- [About this task]
In the material below, find every line containing "right" and copy that line.
*** Opening Extracted entries ***
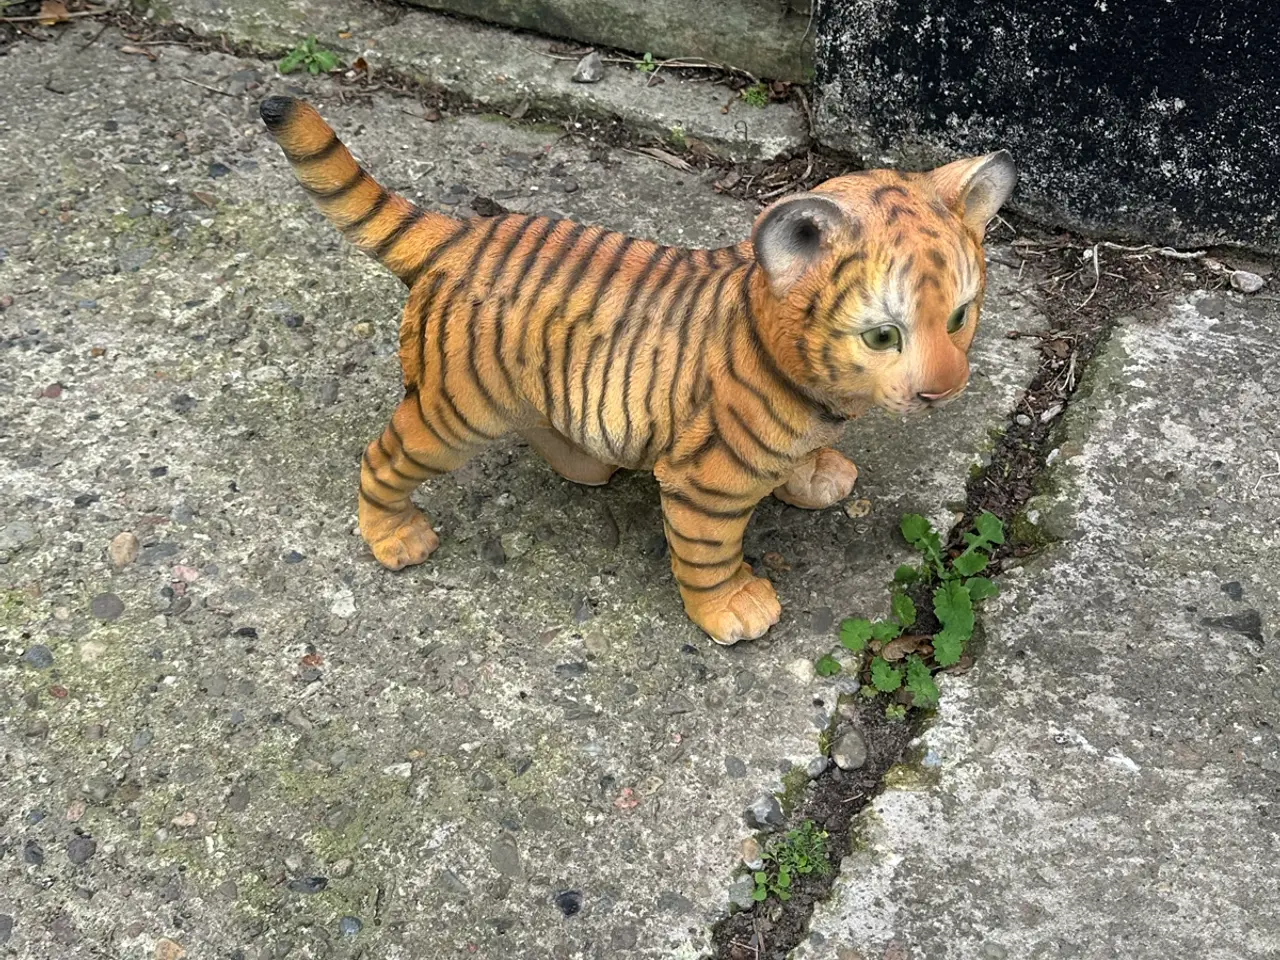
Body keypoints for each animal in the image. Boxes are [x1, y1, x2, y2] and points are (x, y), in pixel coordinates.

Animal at [259, 95, 1016, 645]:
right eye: (884, 335)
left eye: (959, 317)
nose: (944, 391)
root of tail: (461, 233)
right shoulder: (704, 481)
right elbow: (708, 553)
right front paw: (733, 607)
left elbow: (800, 460)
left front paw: (816, 474)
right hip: (453, 410)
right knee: (383, 458)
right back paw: (394, 536)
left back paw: (587, 464)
*** Closing Extracted entries ***
- [Your solution]
right eye: (884, 335)
right shoulder: (704, 481)
right elbow: (708, 553)
right front paw: (733, 607)
right hip: (453, 410)
right knee: (383, 458)
right back paw: (394, 536)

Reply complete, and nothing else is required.